=== Begin Enclosure ===

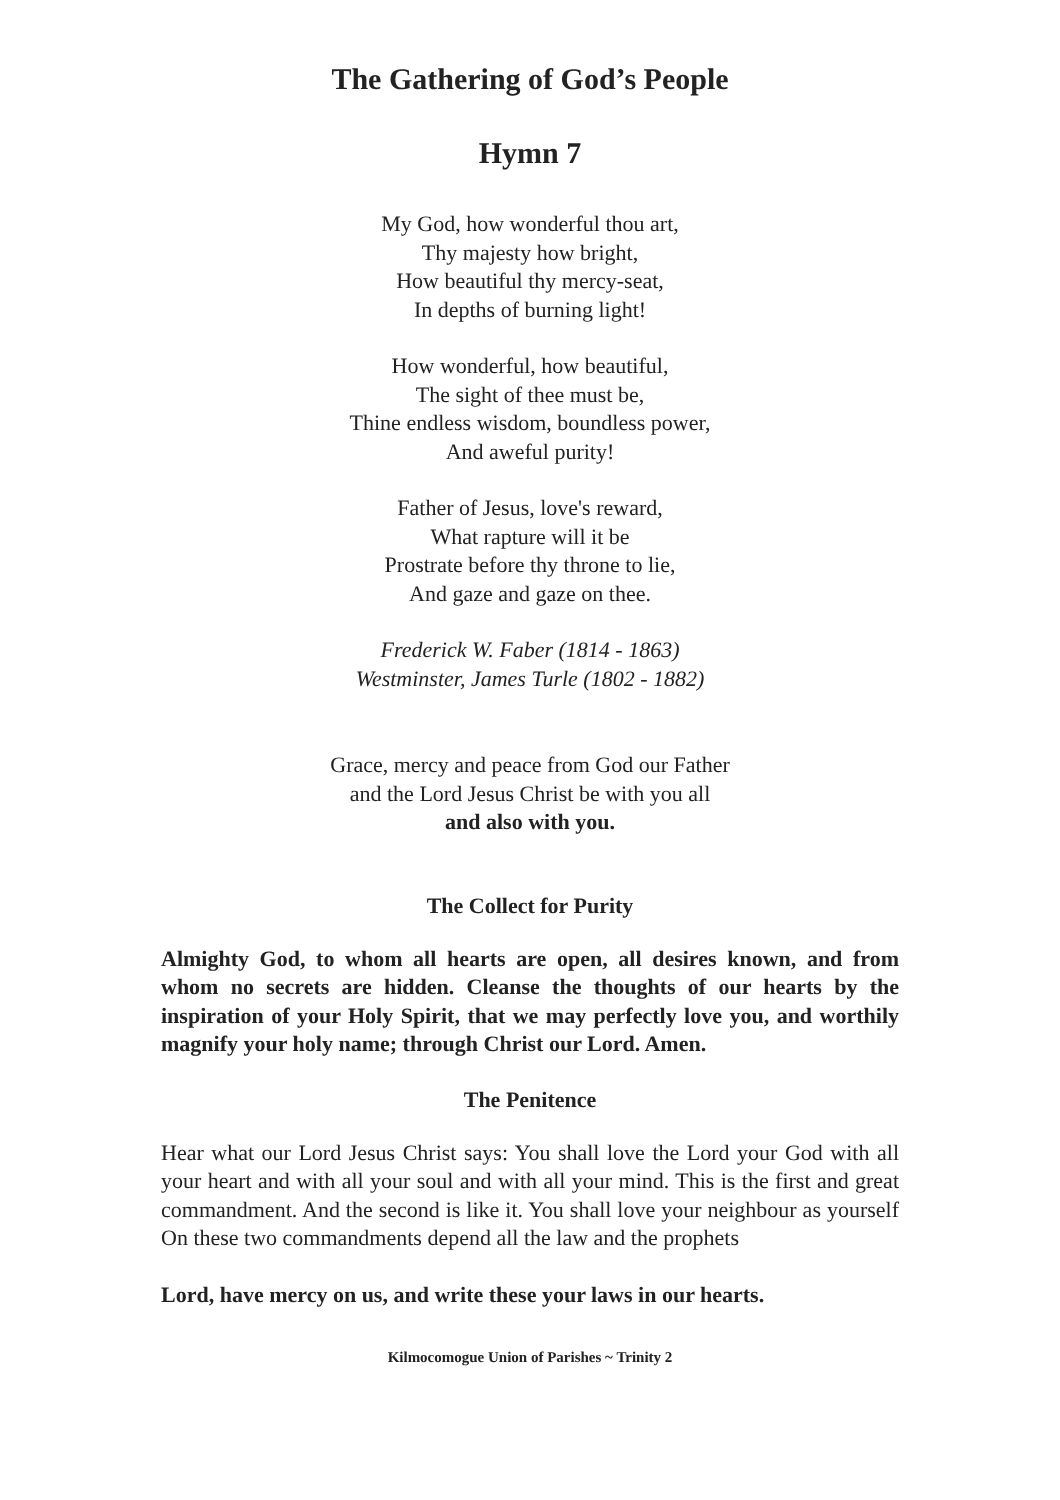The Gathering of God’s People
Hymn 7
My God, how wonderful thou art,
Thy majesty how bright,
How beautiful thy mercy-seat,
In depths of burning light!
How wonderful, how beautiful,
The sight of thee must be,
Thine endless wisdom, boundless power,
And aweful purity!
Father of Jesus, love's reward,
What rapture will it be
Prostrate before thy throne to lie,
And gaze and gaze on thee.
Frederick W. Faber (1814 - 1863)
Westminster, James Turle (1802 - 1882)
Grace, mercy and peace from God our Father
and the Lord Jesus Christ be with you all
and also with you.
The Collect for Purity
Almighty God, to whom all hearts are open, all desires known, and from whom no secrets are hidden. Cleanse the thoughts of our hearts by the inspiration of your Holy Spirit, that we may perfectly love you, and worthily magnify your holy name; through Christ our Lord. Amen.
The Penitence
Hear what our Lord Jesus Christ says: You shall love the Lord your God with all your heart and with all your soul and with all your mind. This is the first and great commandment. And the second is like it. You shall love your neighbour as yourself On these two commandments depend all the law and the prophets
Lord, have mercy on us, and write these your laws in our hearts.
Kilmocomogue Union of Parishes ~ Trinity 2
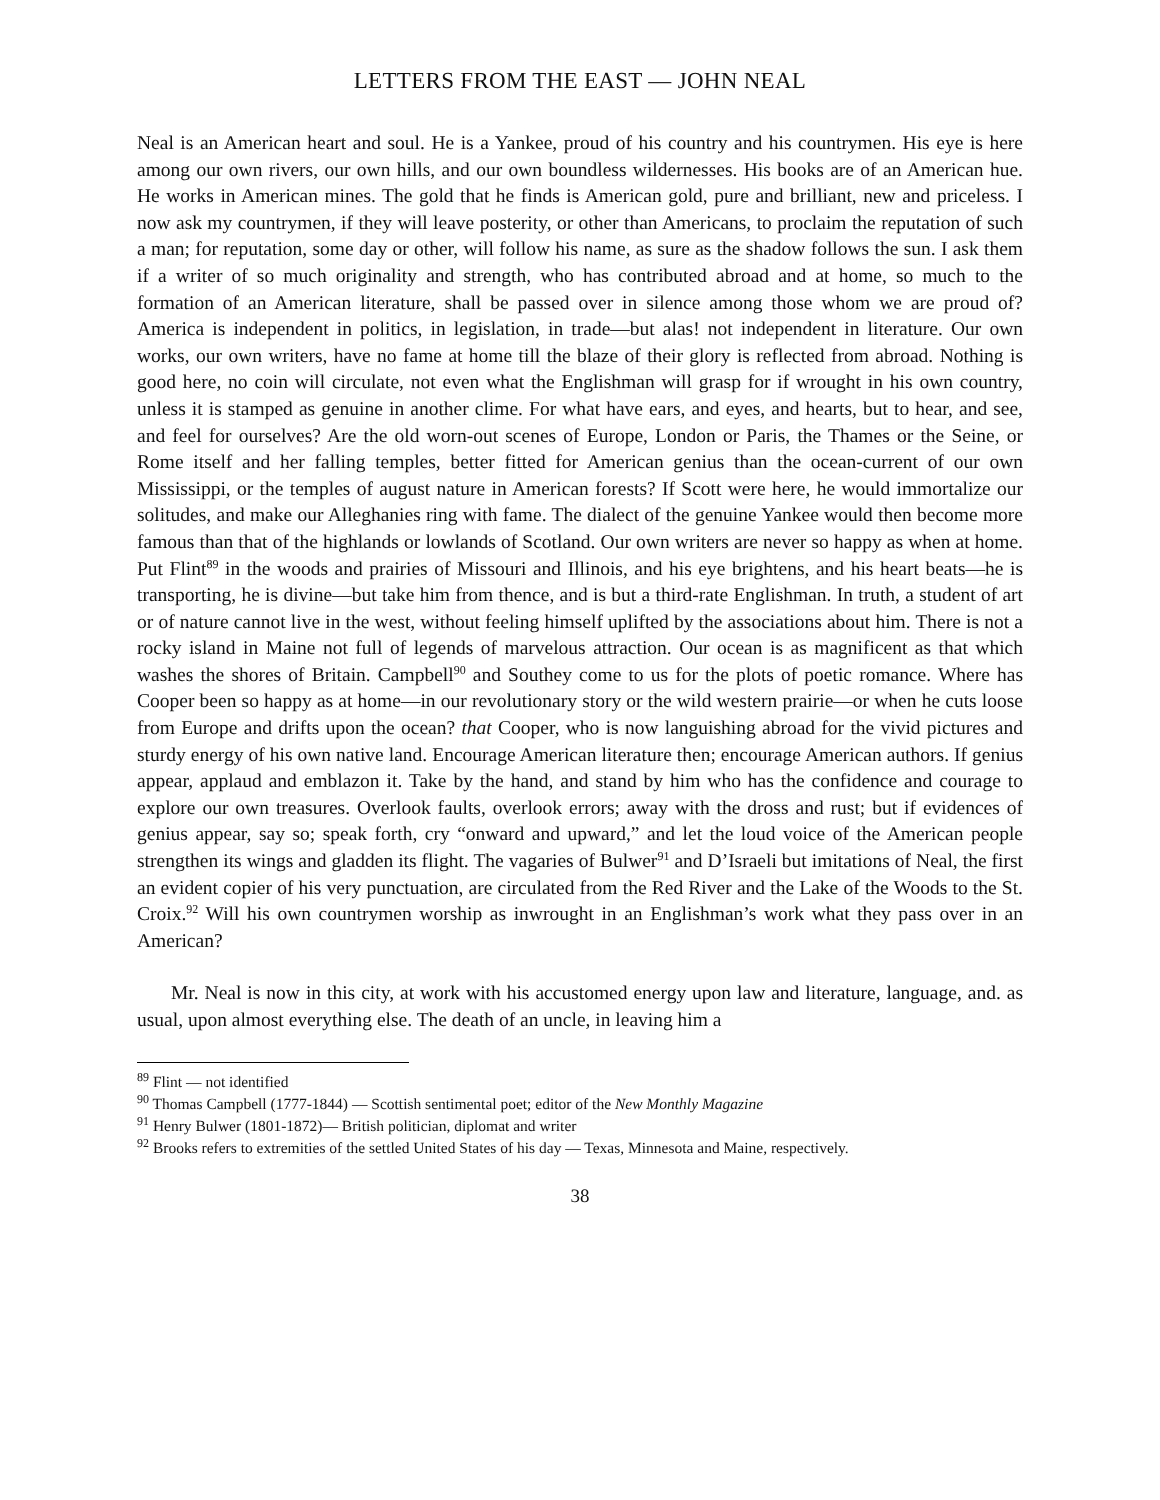LETTERS FROM THE EAST — JOHN NEAL
Neal is an American heart and soul. He is a Yankee, proud of his country and his countrymen. His eye is here among our own rivers, our own hills, and our own boundless wildernesses. His books are of an American hue. He works in American mines. The gold that he finds is American gold, pure and brilliant, new and priceless. I now ask my countrymen, if they will leave posterity, or other than Americans, to proclaim the reputation of such a man; for reputation, some day or other, will follow his name, as sure as the shadow follows the sun. I ask them if a writer of so much originality and strength, who has contributed abroad and at home, so much to the formation of an American literature, shall be passed over in silence among those whom we are proud of? America is independent in politics, in legislation, in trade—but alas! not independent in literature. Our own works, our own writers, have no fame at home till the blaze of their glory is reflected from abroad. Nothing is good here, no coin will circulate, not even what the Englishman will grasp for if wrought in his own country, unless it is stamped as genuine in another clime. For what have ears, and eyes, and hearts, but to hear, and see, and feel for ourselves? Are the old worn-out scenes of Europe, London or Paris, the Thames or the Seine, or Rome itself and her falling temples, better fitted for American genius than the ocean-current of our own Mississippi, or the temples of august nature in American forests? If Scott were here, he would immortalize our solitudes, and make our Alleghanies ring with fame. The dialect of the genuine Yankee would then become more famous than that of the highlands or lowlands of Scotland. Our own writers are never so happy as when at home. Put Flint<sup>89</sup> in the woods and prairies of Missouri and Illinois, and his eye brightens, and his heart beats—he is transporting, he is divine—but take him from thence, and is but a third-rate Englishman. In truth, a student of art or of nature cannot live in the west, without feeling himself uplifted by the associations about him. There is not a rocky island in Maine not full of legends of marvelous attraction. Our ocean is as magnificent as that which washes the shores of Britain. Campbell<sup>90</sup> and Southey come to us for the plots of poetic romance. Where has Cooper been so happy as at home—in our revolutionary story or the wild western prairie—or when he cuts loose from Europe and drifts upon the ocean? that Cooper, who is now languishing abroad for the vivid pictures and sturdy energy of his own native land. Encourage American literature then; encourage American authors. If genius appear, applaud and emblazon it. Take by the hand, and stand by him who has the confidence and courage to explore our own treasures. Overlook faults, overlook errors; away with the dross and rust; but if evidences of genius appear, say so; speak forth, cry “onward and upward,” and let the loud voice of the American people strengthen its wings and gladden its flight. The vagaries of Bulwer<sup>91</sup> and D’Israeli but imitations of Neal, the first an evident copier of his very punctuation, are circulated from the Red River and the Lake of the Woods to the St. Croix.<sup>92</sup> Will his own countrymen worship as inwrought in an Englishman’s work what they pass over in an American?
Mr. Neal is now in this city, at work with his accustomed energy upon law and literature, language, and. as usual, upon almost everything else. The death of an uncle, in leaving him a
<sup>89</sup> Flint — not identified
<sup>90</sup> Thomas Campbell (1777-1844) — Scottish sentimental poet; editor of the New Monthly Magazine
<sup>91</sup> Henry Bulwer (1801-1872)— British politician, diplomat and writer
<sup>92</sup> Brooks refers to extremities of the settled United States of his day — Texas, Minnesota and Maine, respectively.
38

=== End Enclosure ===

Each line from the one with "<sup>91</sup> Henry Bulwer" through the end of the records above should be written out exactly. No other line should appear.

• [TASK ANSWER]
<sup>91</sup> Henry Bulwer (1801-1872)— British politician, diplomat and writer
<sup>92</sup> Brooks refers to extremities of the settled United States of his day — Texas, Minnesota and Maine, respectively.
38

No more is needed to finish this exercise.